We’re facing a global emergency. By the end of this century, half the world’s existing plants could be extinct. It is up to us to change. Our lives depend on plants for food, fuel, medicine, textiles, chemicals and for the oxygen we breathe. Without plants, we cannot survive, so why are we not doing more to grow what we can and to protect what we have? At least the seed bank is giving us options for the future while we sort things out. It’s a start.

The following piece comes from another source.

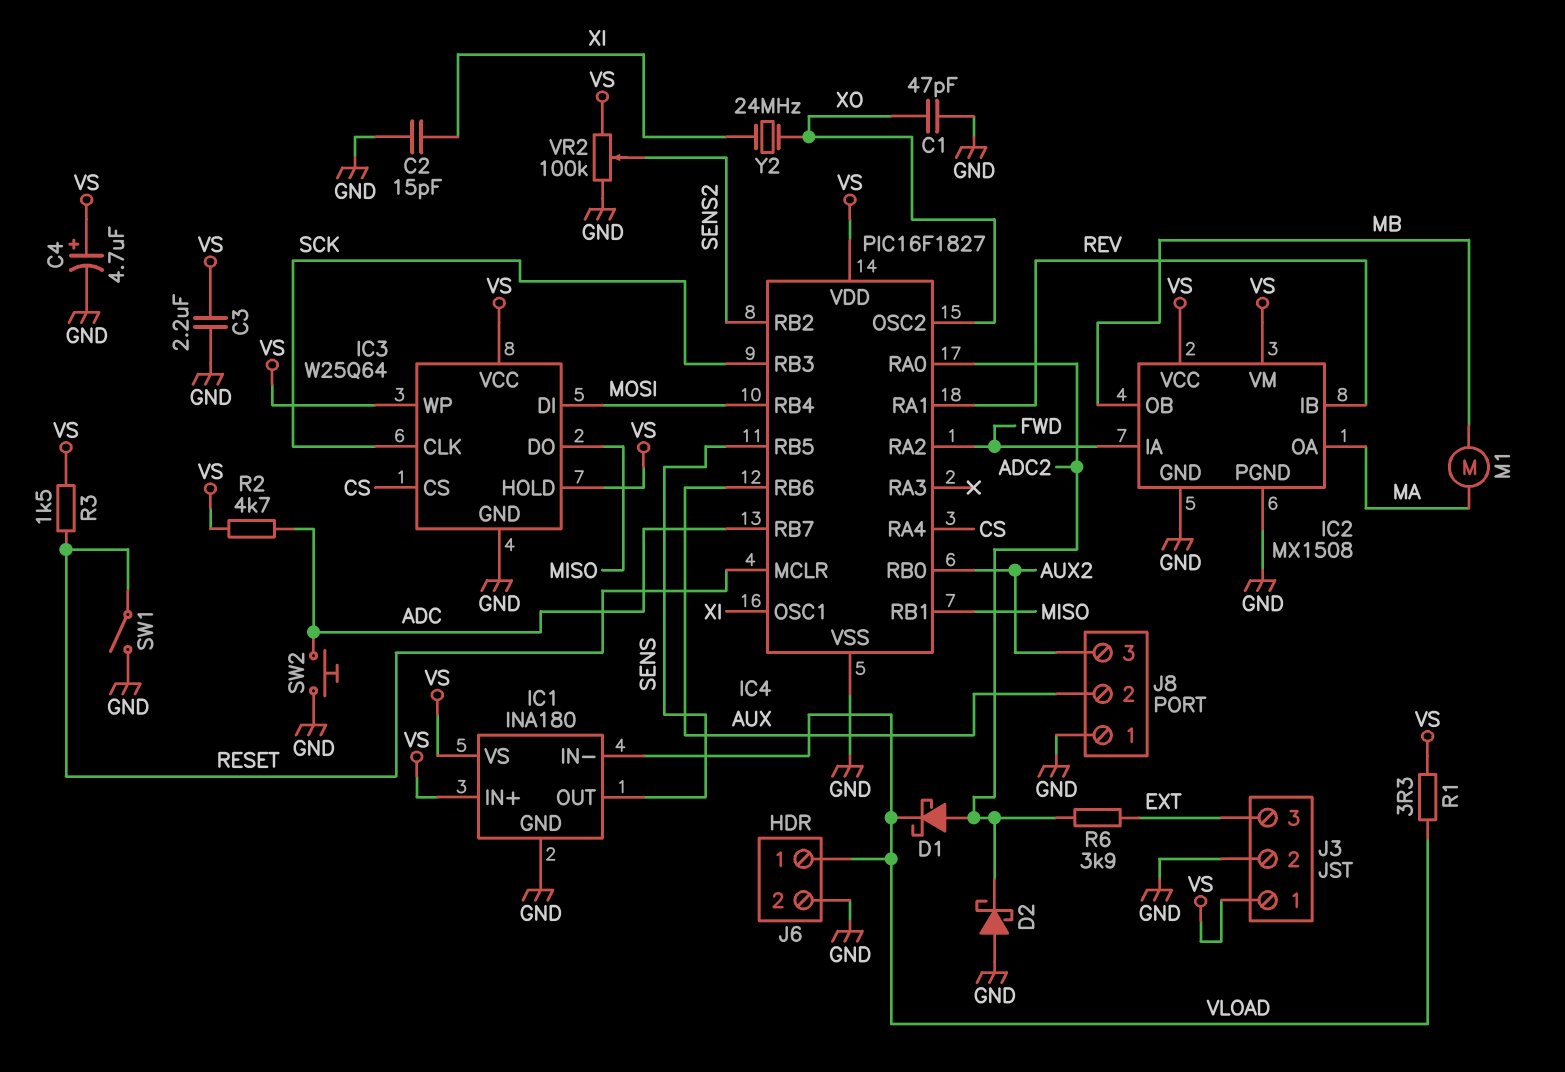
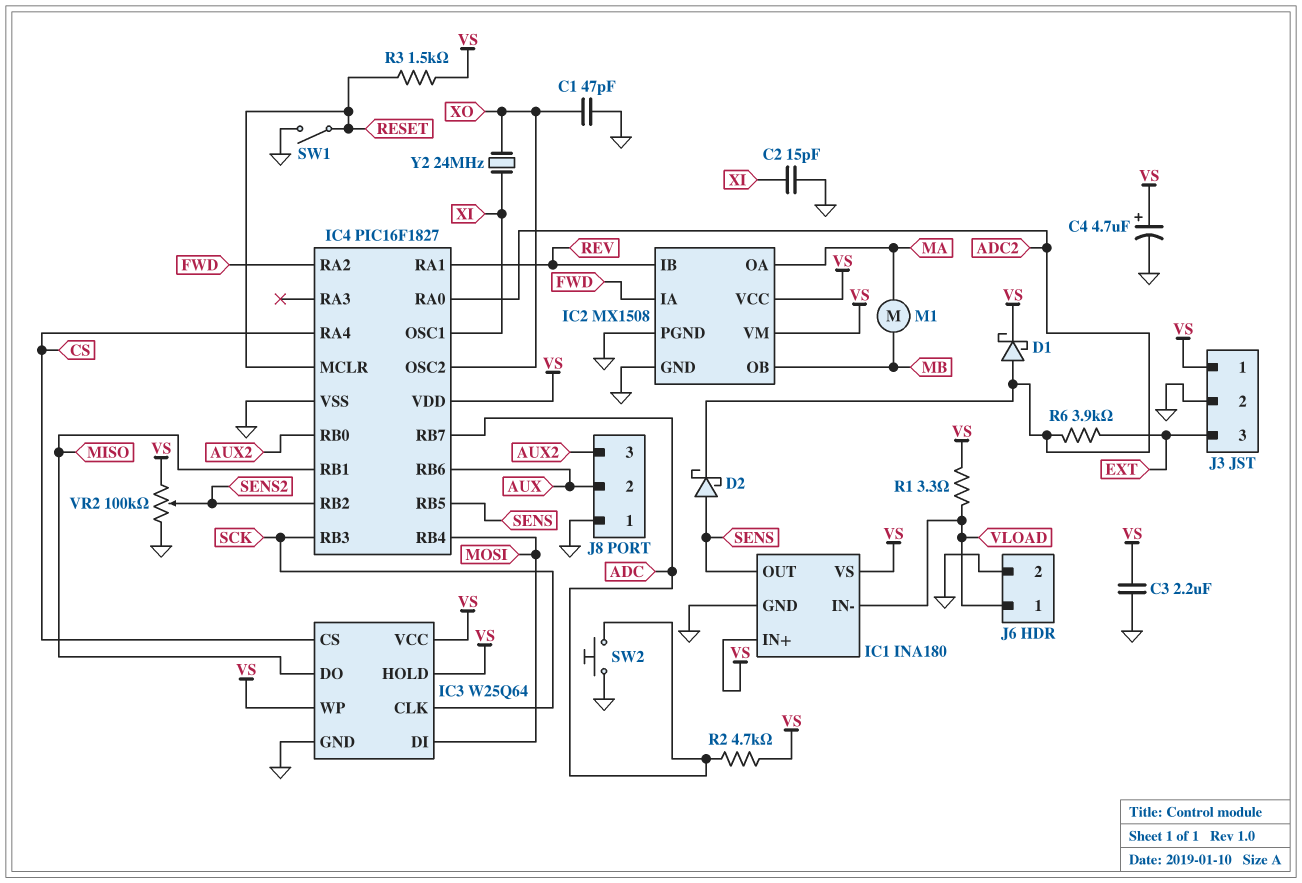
D1: schottky (A ADC2, K VLOAD) -> schottky (A ADC2, K VS)
D2: schottky (A GND, K ADC2) -> schottky (A SENS, K ADC2)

Scientists at Kew are looking into the effects of climate change on plants, and are studying wild species that have traits that will be needed in crops if the Earth heats up – for example, short stems and bigger leaves; wild flowers are a miracle of adaptive design. Mainly, however, the frozen seeds are here as a life insurance for plant species and for human beings of the future.

When I left the seeds behind, I went for a wander around the gardens that surround the seed bank – the grounds of Wakehurst Place. The gorgeous landscape is a showcase for some of the frozen seeds beneath the ground, a future generation of beautiful flowering plants.


[A Mexican seed] Lamourouxia viscosa is one of millions of seeds inside the seed bank. Its honeycomb design is a perfect adaptation for catching puffs of wind.


[Entrance to the seed bank] The grey door that leads into the seed bank is surrounded by a yellow panel, set into a wall of silver. You can see it from the floor above if you visit the public area of the seed bank.


[Freezer] We couldn’t go inside the freezers where the seeds are kept as it’s too cold – the staff who work there wrap up warmly in thick fleeces or big jackets.